16 Mayıs’ta diyor ki 'Herkesin midesini doyurduk ama neticede durum böyle. Karnını doyuruyorsunuz her türlü ihtiyacını karşılıyorsunuz, yine de oy vermiyor.' Millet akıllı kardeşim niye sana oy versin?
Kimin parasıyla kimi doyuruyorsun, asıl soru bu. Kendi cebinden mi ödüyorsun o parayı? Fakir fukaradan topladığın paralarla sosyal yardım yapıyorsun 'ben seni doyurdum' diyorsun. Bunun adı kibir değil de nedir? Taksiye binerken, su içerken, bulaşık yıkarken vergi alacaksın, aldığın vergiden fakir fukaraya beş on kuruş bir şey vereceksin, 'karnını doyuruyorum' diyeceksin. Asıl 80 milyon seni doyuruyor, sen bunun farkında mısın? Dönüp kendine bir baktın mı? Yazlık sarayın var, sana o sarayı kim aldı? Kışlık sarayın var, uçan sarayın var onu sana kim aldı?

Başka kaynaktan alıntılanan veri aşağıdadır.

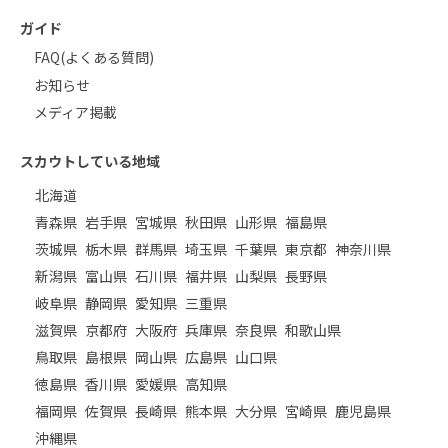
ガイド
FAQ(よくある質問)
お知らせ
メディア掲載
スカウトしている地域
北海道
青森県
岩手県
宮城県
秋田県
山形県
福島県
茨城県
栃木県
群馬県
埼玉県
千葉県
東京都
神奈川県
新潟県
富山県
石川県
福井県
山梨県
長野県
岐阜県
静岡県
愛知県
三重県
滋賀県
京都府
大阪府
兵庫県
奈良県
和歌山県
鳥取県
島根県
岡山県
広島県
山口県
徳島県
香川県
愛媛県
高知県
福岡県
佐賀県
長崎県
熊本県
大分県
宮崎県
鹿児島県
沖縄県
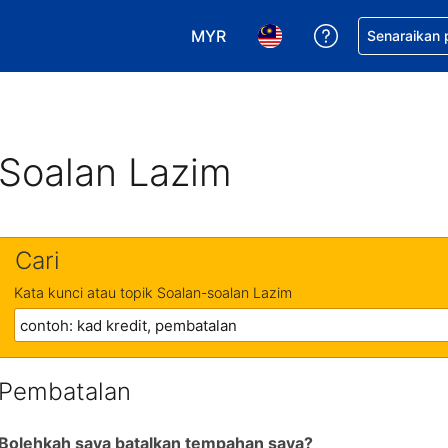
MYR
Dapatkan ban
Senaraikan
Pilih mata wang anda. Mata wang
Pilih bahasa anda. Baha
Soalan Lazim
Cari
Kata kunci atau topik Soalan-soalan Lazim
Pembatalan
Bolehkah saya batalkan tempahan saya?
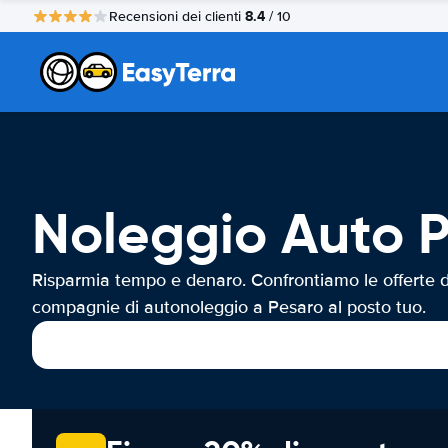
8.4
Recensioni dei clienti
/ 10
Noleggio Auto 
Risparmia tempo e denaro. Confrontiamo le offerte d
compagnie di autonoleggio a Pesaro al posto tuo.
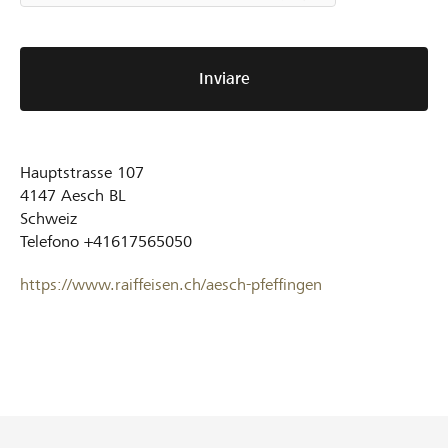
Inviare
Hauptstrasse 107
4147
Aesch BL
Schweiz
Telefono
+41617565050
https://www.raiffeisen.ch/aesch-pfeffingen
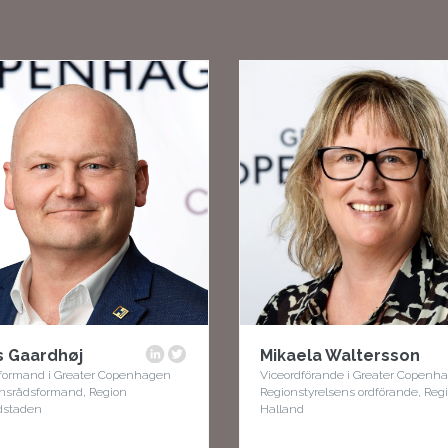
s Gaardhøj
Mikaela Waltersson
ormand i Greater Copenhagen
Viceordförande i Greater Copenh
nsrådsformand, Region
Regionstyrelsens ordförande, Reg
dstaden
Halland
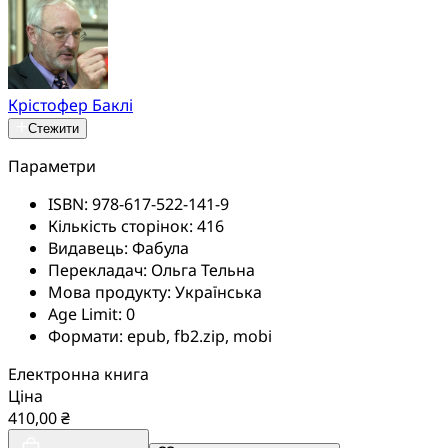
Крістофер Баклі
Стежити
Параметри
ISBN:
978-617-522-141-9
Кількість сторінок:
416
Видавець:
Фабула
Перекладач:
Ольга Тельна
Мова продукту:
Українська
Age Limit:
0
Формати:
epub, fb2.zip, mobi
Електронна книга
Ціна
410,00 ₴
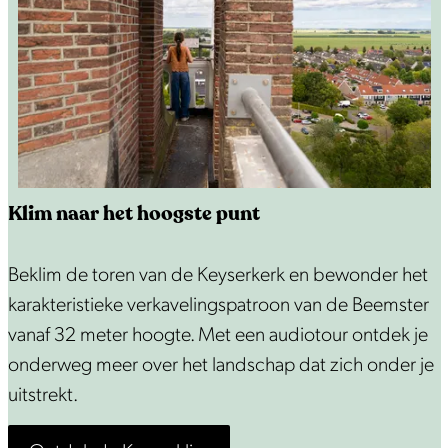
m
s
t
e
r
Klim naar het hoogste punt
K
Beklim de toren van de Keyserkerk en bewonder het
l
karakteristieke verkavelingspatroon van de Beemster
i
vanaf 32 meter hoogte. Met een audiotour ontdek je
m
onderweg meer over het landschap dat zich onder je
n
uitstrekt.
a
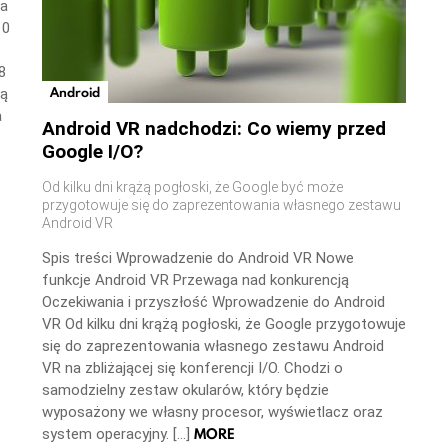
wa
10
8
Android
ną
a
Android VR nadchodzi: Co wiemy przed
Google I/O?
Od kilku dni krążą pogłoski, że Google być może
przygotowuje się do zaprezentowania własnego zestawu
Android VR
Spis treści Wprowadzenie do Android VR Nowe
funkcje Android VR Przewaga nad konkurencją
Oczekiwania i przyszłość Wprowadzenie do Android
VR Od kilku dni krążą pogłoski, że Google przygotowuje
się do zaprezentowania własnego zestawu Android
VR na zbliżającej się konferencji I/O. Chodzi o
samodzielny zestaw okularów, który będzie
wyposażony we własny procesor, wyświetlacz oraz
MORE
system operacyjny. […]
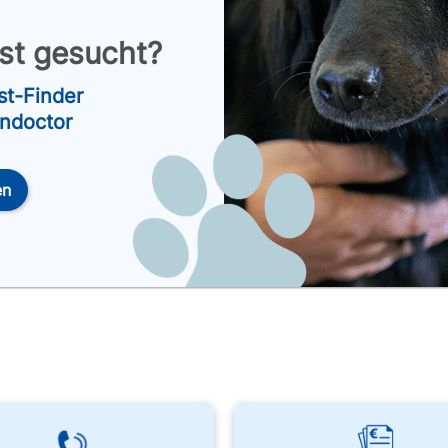
nst gesucht?
st-Finder
endoctor
en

Dönüp bir de diyorsun ki 'karnını doyuruyorum'. Onlar seni doyuruyorlar. Senin bütün mutfak masraflarını karşılıyorlar. Uçak masraflarını, benzinini karşılıyorlar. Bütün korumalarının masrafını karşılıyorlar. Sen kalkmışsın kibrinle “ben sizin karnınızı doyuruyorum” diyorsun. Gözüne dizine dursun, 80 milyon sana çalışıyor."